→ EXERCISE DETAILS: Set down exactly, from the records below, the line with "представить документацию на" through the line with "специальные требования безопасности.", and nothing else.

# # # # #

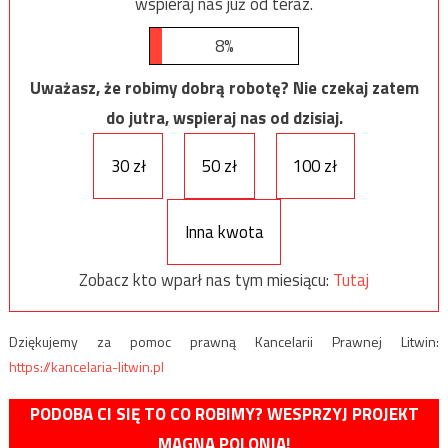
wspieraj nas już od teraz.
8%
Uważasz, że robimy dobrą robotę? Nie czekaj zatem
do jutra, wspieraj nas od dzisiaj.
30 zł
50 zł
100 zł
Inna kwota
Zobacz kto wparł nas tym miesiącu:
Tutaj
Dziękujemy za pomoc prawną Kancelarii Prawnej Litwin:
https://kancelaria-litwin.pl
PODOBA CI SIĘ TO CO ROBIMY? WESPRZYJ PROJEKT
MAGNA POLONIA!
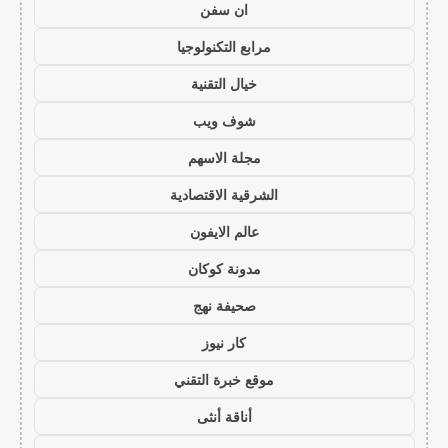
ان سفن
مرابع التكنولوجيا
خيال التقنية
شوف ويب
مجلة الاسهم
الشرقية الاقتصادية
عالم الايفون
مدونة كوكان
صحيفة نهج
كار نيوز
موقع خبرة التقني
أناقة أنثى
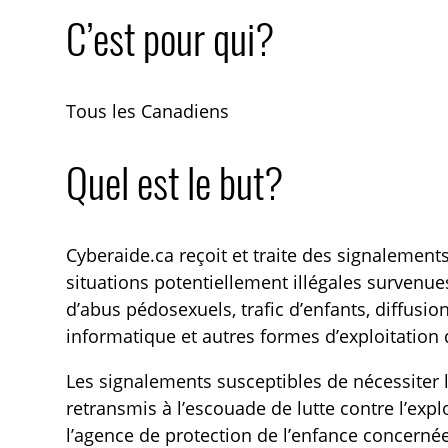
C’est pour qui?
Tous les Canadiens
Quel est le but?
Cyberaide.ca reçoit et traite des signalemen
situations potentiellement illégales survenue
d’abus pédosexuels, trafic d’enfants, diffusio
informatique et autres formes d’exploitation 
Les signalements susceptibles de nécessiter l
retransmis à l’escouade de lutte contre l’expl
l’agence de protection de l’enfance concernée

# # # # #

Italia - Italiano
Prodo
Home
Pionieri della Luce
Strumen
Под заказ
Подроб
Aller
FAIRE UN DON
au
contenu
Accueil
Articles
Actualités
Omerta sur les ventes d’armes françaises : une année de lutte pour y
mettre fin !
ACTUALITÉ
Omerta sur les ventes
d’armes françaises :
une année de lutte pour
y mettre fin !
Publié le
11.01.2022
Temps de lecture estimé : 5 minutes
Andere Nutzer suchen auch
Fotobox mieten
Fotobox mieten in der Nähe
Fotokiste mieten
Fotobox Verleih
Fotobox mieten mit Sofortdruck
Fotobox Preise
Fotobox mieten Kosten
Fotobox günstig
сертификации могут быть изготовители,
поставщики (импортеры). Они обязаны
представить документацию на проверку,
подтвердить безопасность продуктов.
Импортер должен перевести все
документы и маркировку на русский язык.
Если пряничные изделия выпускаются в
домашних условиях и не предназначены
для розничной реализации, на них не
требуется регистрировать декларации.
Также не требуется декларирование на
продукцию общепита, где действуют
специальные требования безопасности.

# # # # #

→ WORKED SOLUTION:
представить документацию на проверку,
подтвердить безопасность продуктов.
Импортер должен перевести все
документы и маркировку на русский язык.
Если пряничные изделия выпускаются в
домашних условиях и не предназначены
для розничной реализации, на них не
требуется регистрировать декларации.
Также не требуется декларирование на
продукцию общепита, где действуют
специальные требования безопасности.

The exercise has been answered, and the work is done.